• _PROBLEM TO SOLVE_: What lines of the data hold the string "formou"? Pull each one out.
== EXERCISE INPUTS ==
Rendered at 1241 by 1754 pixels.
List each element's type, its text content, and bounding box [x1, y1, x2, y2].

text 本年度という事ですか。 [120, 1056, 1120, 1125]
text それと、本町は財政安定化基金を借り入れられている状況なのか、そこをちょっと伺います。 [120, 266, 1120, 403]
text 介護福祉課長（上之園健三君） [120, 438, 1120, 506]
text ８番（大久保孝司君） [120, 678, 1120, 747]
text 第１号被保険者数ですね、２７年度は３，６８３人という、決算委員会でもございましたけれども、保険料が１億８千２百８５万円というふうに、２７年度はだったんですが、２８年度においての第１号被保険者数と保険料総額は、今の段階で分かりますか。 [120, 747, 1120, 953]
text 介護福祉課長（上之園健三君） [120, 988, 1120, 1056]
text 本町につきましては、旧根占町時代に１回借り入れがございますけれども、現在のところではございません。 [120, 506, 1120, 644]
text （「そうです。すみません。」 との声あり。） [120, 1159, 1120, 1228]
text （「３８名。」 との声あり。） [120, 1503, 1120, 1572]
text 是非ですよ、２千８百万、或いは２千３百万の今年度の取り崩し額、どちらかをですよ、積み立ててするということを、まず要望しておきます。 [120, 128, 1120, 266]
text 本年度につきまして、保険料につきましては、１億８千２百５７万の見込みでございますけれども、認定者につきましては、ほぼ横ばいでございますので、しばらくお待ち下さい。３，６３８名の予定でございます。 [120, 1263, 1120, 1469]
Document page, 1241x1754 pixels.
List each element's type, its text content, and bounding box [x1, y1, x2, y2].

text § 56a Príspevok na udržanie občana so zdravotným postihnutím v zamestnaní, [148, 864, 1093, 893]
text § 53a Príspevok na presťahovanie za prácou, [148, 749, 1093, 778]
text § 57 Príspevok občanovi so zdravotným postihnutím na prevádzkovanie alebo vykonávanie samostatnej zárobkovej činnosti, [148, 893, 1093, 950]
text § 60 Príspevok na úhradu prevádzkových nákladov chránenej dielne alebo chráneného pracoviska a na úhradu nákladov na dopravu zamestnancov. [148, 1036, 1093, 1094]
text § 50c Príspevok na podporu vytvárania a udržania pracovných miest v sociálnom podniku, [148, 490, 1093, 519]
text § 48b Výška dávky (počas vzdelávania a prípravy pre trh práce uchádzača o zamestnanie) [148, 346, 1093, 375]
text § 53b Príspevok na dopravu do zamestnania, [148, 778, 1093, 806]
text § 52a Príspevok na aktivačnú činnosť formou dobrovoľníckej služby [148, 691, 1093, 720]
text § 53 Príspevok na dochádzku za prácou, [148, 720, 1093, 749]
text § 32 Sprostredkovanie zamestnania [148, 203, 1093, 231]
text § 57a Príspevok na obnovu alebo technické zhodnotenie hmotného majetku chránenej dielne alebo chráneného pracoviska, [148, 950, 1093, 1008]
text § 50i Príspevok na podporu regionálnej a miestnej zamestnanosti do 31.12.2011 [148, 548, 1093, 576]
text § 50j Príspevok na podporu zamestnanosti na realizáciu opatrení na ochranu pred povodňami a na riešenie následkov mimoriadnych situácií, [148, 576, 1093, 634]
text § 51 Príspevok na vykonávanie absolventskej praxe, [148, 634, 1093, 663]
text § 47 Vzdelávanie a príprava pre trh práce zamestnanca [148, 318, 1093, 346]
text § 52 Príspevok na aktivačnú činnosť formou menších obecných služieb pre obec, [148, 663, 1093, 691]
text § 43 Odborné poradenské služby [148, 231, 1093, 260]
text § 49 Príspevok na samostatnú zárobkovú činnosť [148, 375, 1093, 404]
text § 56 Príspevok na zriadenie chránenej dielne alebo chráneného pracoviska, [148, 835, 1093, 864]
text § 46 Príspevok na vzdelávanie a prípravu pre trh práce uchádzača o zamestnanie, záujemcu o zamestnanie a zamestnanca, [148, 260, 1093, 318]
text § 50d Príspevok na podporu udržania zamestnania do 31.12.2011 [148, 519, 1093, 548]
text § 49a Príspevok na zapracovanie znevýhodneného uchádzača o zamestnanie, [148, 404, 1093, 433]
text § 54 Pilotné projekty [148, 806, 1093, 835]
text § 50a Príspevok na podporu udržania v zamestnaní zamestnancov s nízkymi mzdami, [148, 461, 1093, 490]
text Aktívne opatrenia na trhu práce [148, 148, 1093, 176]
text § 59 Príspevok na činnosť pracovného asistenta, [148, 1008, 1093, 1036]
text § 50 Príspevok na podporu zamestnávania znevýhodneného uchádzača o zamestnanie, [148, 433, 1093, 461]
===
• _FINAL ANSWER_:
text § 52a Príspevok na aktivačnú činnosť formou dobrovoľníckej služby [148, 691, 1093, 720]
text § 52 Príspevok na aktivačnú činnosť formou menších obecných služieb pre obec, [148, 663, 1093, 691]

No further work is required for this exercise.